EXCERTO DO TEXTO:

►

Produtores nacionais do sector agrário afirmam que o país pode se tornar auto-suficiente e acabar com as importações de produtos básicos como arroz, cebola, batata, tomate e alho. Mas, para tal afirmam que urge resolver o problema do conflito armado, bonificar as taxas de juro das linhas de crédito, implementar correctamente as políticas existentes para o sector, operacionalizar os sistemas de irrigação, estimular o processamento e dar vida à rede de escoamento.
O Ministério da Agricultura e Segurança Alimentar (MASA) anunciou recentemente que está a preparar um pacote de medidas que visam remover barreiras fiscais na importação de peças sobressalentes de máquinas agrícolas, sementes e fertilizantes.
Trata-se de um projecto que deverá ser submetido à apreciação do governo, no próximo mês de Outubro e, mais tarde, conduzido à Assembleia da República para aprovação ainda no decorrer deste ano.
Segundo o MASA esta medida será acompanhada pela adopção de tarifas mais favoráveis de energia eléctrica para a agricultura e a indústria por via das quais se pretende reduzir os custos de produção e estimular o aumento dos rendimentos e da produtividade.
A propósito desta iniciativa, o nosso jornal ouviu representantes de associações de produtores que entendem que para se resolver de uma vez por todas os problemas deste sector o governo deve buscar uma solução duradoira para a tensão militar que está a inibir a livre circulação de pessoas e bens e a contribuir para a escalada de preços.
Por causa da prevalência dos ataques perpetrados por homens armados da Renamo ao longo de algumas das principais vias rodoviárias da região centro do país o escoamento da pouca produção existente tornou-se deficiente, o que é agravado pela necessidade de pagar apólices de seguro devido ao risco que caracteriza as deslocações no presente.

◄

[Dados de coordenadas de pontos-chave]
►

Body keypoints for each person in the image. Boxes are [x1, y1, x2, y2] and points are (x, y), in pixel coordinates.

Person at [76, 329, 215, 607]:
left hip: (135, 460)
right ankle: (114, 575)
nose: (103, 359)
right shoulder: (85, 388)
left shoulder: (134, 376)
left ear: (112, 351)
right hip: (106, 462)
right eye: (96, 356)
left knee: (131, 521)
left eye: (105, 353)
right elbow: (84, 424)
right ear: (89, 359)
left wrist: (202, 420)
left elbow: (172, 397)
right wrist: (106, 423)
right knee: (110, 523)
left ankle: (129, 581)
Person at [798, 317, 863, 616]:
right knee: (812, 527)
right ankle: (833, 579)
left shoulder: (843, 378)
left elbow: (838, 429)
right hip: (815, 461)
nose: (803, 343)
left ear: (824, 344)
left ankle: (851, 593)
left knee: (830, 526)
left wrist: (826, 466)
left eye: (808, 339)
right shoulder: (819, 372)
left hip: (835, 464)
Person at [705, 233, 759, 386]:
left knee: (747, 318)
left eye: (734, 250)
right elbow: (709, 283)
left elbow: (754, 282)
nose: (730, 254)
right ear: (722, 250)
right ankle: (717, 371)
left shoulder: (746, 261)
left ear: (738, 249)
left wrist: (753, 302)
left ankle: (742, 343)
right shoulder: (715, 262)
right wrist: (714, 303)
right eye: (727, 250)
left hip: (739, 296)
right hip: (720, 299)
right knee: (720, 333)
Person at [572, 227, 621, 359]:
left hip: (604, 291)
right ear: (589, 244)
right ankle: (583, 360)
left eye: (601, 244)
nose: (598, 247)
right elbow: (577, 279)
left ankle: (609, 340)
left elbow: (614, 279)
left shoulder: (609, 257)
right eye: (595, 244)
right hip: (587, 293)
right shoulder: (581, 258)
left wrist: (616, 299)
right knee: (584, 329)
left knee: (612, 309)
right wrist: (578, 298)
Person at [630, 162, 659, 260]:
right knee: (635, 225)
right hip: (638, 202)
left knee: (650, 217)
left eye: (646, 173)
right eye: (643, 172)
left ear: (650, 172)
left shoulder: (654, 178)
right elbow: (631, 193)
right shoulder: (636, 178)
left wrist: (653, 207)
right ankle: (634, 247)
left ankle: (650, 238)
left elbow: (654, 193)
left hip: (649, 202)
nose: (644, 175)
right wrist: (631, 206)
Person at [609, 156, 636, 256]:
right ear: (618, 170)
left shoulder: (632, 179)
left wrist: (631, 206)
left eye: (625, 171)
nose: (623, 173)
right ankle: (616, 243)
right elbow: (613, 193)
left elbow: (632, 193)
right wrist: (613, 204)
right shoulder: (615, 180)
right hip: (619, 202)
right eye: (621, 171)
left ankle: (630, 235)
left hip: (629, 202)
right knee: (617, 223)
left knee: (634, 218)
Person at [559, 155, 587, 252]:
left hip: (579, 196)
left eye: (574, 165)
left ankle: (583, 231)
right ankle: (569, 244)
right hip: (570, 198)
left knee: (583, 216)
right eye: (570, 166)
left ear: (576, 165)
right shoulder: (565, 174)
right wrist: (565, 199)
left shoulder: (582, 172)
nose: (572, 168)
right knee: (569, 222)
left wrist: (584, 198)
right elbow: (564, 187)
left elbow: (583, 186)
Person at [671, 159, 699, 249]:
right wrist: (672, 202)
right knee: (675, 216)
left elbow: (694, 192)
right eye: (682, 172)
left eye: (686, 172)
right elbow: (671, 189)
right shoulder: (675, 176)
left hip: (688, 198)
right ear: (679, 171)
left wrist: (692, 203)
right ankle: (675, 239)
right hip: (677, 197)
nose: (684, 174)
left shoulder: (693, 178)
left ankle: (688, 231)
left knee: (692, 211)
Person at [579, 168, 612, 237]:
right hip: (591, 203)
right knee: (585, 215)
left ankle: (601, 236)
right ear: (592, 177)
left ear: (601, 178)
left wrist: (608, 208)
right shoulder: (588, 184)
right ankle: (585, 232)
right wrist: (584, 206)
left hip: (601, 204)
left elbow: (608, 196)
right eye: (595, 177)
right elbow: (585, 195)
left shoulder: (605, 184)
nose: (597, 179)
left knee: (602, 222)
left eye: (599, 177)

◄
►

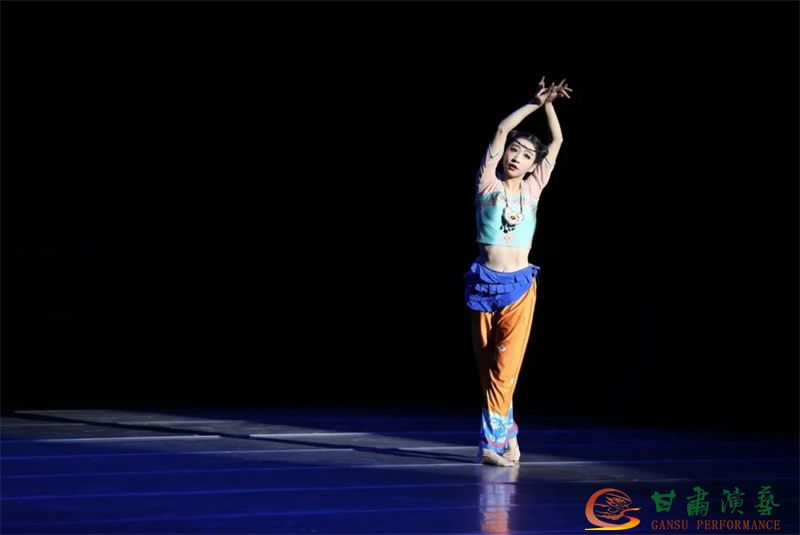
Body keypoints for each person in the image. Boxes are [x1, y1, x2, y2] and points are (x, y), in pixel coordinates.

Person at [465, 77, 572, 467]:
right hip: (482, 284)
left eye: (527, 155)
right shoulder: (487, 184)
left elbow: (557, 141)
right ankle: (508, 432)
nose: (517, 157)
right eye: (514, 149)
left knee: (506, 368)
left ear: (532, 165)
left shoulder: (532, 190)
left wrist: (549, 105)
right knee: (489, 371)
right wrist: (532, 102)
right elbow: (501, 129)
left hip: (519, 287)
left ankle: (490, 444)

◄
►

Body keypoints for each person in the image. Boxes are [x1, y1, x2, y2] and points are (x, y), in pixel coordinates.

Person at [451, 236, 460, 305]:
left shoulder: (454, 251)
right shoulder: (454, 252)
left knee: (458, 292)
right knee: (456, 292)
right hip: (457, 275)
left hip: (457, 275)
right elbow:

◄

CONJUNTO DE TAREFAS:
1. Responda a estas perguntas sobre o texto acerca da produção agrícola nacional:
(a) Que produtos básicos, segundo os produtores, o país poderia deixar de importar?
(b) Em que mês deverá o projecto do MASA ser submetido à apreciação do governo?
(c) Em que região do país ocorrem os ataques ao longo das principais vias rodoviárias?
2. Por favor, escreva a parte seguinte do texto sobre a produção agrícola nacional, começando depois da última frase apresentada.

RESULTADOS:
1.
(a) Arroz, cebola, batata, tomate e alho.
(b) No próximo mês de Outubro.
(c) Na região centro do país.

2.
Os produtores também apontam o crónico problema do acesso ao financiamento para agricultura e com taxas de juro bonificadas, a necessidade de formação de extensionistas, assegurar a aplicação correcta das políticas existentes para o sector agrário, como é o caso do preço do combustível, energia, entre outros.
MEDIDAS OUSADAS
Segundo Daniel Dimas, Presidente do Conselho Empresarial de Gaza, a conjuntura económica pode ser ultrapassada desde que sejam tomadas medidas correctas, principalmente na produção agrícola. A título de exemplo, o Rio Limpopo, em Gaza, ainda tem água, entretanto a Barragem de Massingir está com problemas nas comportas, o que faz com que não consiga descarregar água para irrigar os campos.
Apesar das dificuldades na irrigação, o abastecimento do mercado nacional com produção interna ainda está normal, no entanto, se a situação continuar até o mês de Dezembro os produtos nacionais vão escassear o que vai contribuir para o agravamento dos preços.
“Avançamos com algumas propostas para resolver este problema mas a resposta que recebemos foi de que há falta de fundos. Por exemplo, o governo podia disponibilizar um financiamento em espécie, nomeadamente tubos e motobombas, para conseguirmos bombear água para os campos, caso contrário vamos ter falta de comida”, alerta Dimas.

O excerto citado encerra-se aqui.